Première écoute de The Lamb : hou il est bien celui-là, il va tourner longtemps, ah ah c'est super ! Sauf que vingt ans après cette première écoute qui me laissa dubitatif mais enchanté, il tourne toujours, je n'en ai pas fait le tour, il ne ressemble toujours à aucun des autres disques du groupe : sombre et urbain, aux titres courts et expérimentaux, racontant une seule histoire au fil des vingt-trois morceaux, histoire que je n'ai jamais vraiment comprise, et débarrassant Gabriel de costumes de renard ou de fleur pour avoir enfin l'air normal, celui d'un voyou avec un badge de AC/DC. Certains passages sont résolument teigneux, guitares saturées devant et batterie soutenue, tout comme d'autres qui viendront sur les albums suivants (comme Eleventh Earl Of Mar ou Dance On A Volcano). Peut-être bien qu'elle est là, la genèse du métal progressif. D'ailleurs, joué intégralement en concert comme sur le Archive 67-75, il sonne encore mieux.

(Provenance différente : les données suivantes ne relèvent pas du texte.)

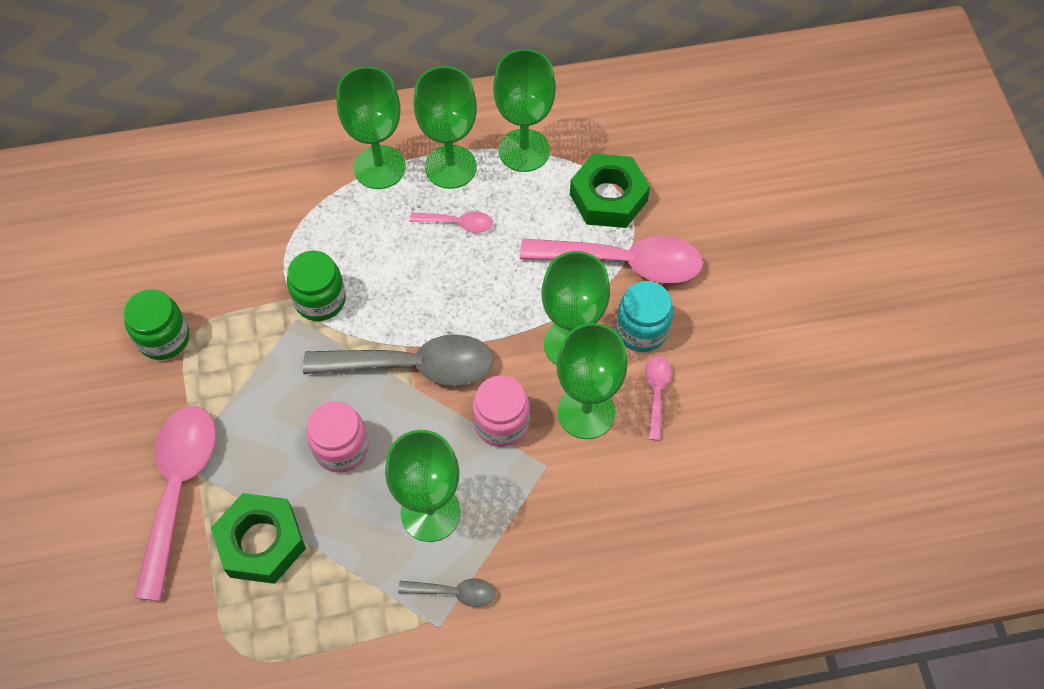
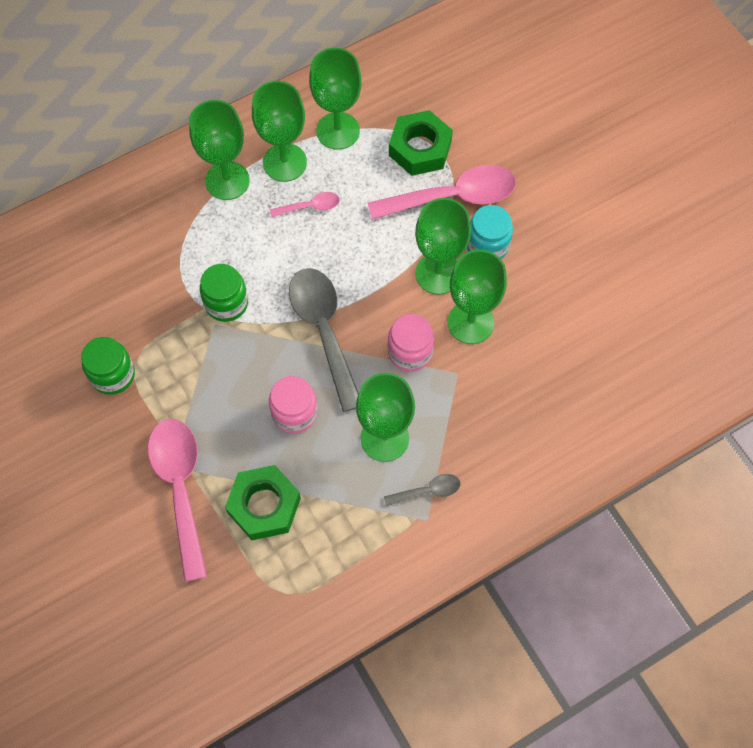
camera: 20 degrees left, 5 degrees up
(414, 366) = (324, 331): grey spoon -> grey spoon turned 90 degrees counterclockwise
(656, 393) = (517, 290): pink spoon -> none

Mon prof d'histoire de l'époque nous expliqua que la Terminale portait extrêmement mal son nom. Elle ne termine rien, mais lance la vraie étude, l'entrée dans la vie en tant que personne réfléchie. Il en est de même avec The Lamb. Il apprend que tous les genres de musique valent le coup, quels que soient la durée, le rythme, la langue, les instruments utilisés. Tant qu'ils racontent des histoires avec conviction et qu'on se donne la peine de les écouter.
P.S. Merci à Louis-Ferdinand Céline pour le début de cette chronique.